The couple moved to Carroll County five years ago from northern California and own an 8-and-a-half acre plot at the foot of a tree-covered hill.
The Burgers had left Harrison at 2 p.m. and had seen smoke as far away as Carrolton. The closer the couple got to their home, the larger the smoke cloud grew.
"It was very disheartening," Tina Burger said. "My initial reaction was panic when I saw the smoke. When we realized it had been on the hill (by our house), I started getting the important things together into a backpack."
Burger said that National Forest Service rangers asked them to be ready in case evacuation was necessary.
"We were running around making arrangements," she said. "I called my mother and told her to pray."
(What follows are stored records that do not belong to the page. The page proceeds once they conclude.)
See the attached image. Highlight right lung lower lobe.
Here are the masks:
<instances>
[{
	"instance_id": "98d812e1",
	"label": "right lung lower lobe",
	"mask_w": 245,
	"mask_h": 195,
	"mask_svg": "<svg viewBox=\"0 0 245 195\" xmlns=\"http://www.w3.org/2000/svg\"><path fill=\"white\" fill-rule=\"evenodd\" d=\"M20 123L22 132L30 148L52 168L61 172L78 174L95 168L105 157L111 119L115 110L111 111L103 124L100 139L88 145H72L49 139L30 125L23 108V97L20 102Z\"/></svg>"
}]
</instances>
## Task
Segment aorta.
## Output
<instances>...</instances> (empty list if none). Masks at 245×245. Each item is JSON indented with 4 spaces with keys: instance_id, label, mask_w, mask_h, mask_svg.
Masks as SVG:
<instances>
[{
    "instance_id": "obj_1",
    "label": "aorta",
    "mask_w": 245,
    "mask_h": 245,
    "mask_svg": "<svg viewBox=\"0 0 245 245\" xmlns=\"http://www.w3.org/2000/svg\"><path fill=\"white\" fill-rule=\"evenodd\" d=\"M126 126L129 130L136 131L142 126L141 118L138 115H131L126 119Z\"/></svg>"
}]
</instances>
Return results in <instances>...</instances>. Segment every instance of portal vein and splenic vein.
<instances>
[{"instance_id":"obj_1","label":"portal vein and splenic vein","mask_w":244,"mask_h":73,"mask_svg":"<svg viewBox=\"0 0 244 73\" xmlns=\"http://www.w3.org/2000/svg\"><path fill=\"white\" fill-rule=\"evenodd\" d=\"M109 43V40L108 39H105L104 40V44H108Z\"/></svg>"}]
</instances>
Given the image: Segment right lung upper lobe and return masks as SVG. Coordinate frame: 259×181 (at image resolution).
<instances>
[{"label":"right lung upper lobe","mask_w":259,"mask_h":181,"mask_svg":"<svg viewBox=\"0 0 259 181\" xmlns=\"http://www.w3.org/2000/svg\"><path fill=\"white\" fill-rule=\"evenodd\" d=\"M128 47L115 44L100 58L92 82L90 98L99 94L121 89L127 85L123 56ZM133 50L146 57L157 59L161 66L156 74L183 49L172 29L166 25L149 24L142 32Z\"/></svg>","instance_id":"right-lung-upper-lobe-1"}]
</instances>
The Burgers, who remodeled their home two years ago, watched as a helicopter tanker poured water on the hillside treeline above their home and Alpena firefighters racked the wooded areas for patches of fire.
"They told us the fire wasn't encroaching, but when we walked to our fence line, I was amazed how much of an area on our side was burned," Tina Burger said. "There were still hot spots burning."
For two hours, she carried 5-gallon buckets of water around the property, putting out the hot spots. Her husband drove a tractor and graded the edge of the property to stop a potential flare-up.
"I was mainly putting out embers and flames, but the further I got on our property the more burnt it was," she said.
She felt safer when the forest rangers cut a path through the fence on the Burgers property to bulldoze the wide fireline path.
"We realized the danger was over," Burger recalled, clearly relieved.
"It's heartbreaking. We were given the impression that we didn't get that much burned, but it was a disaster."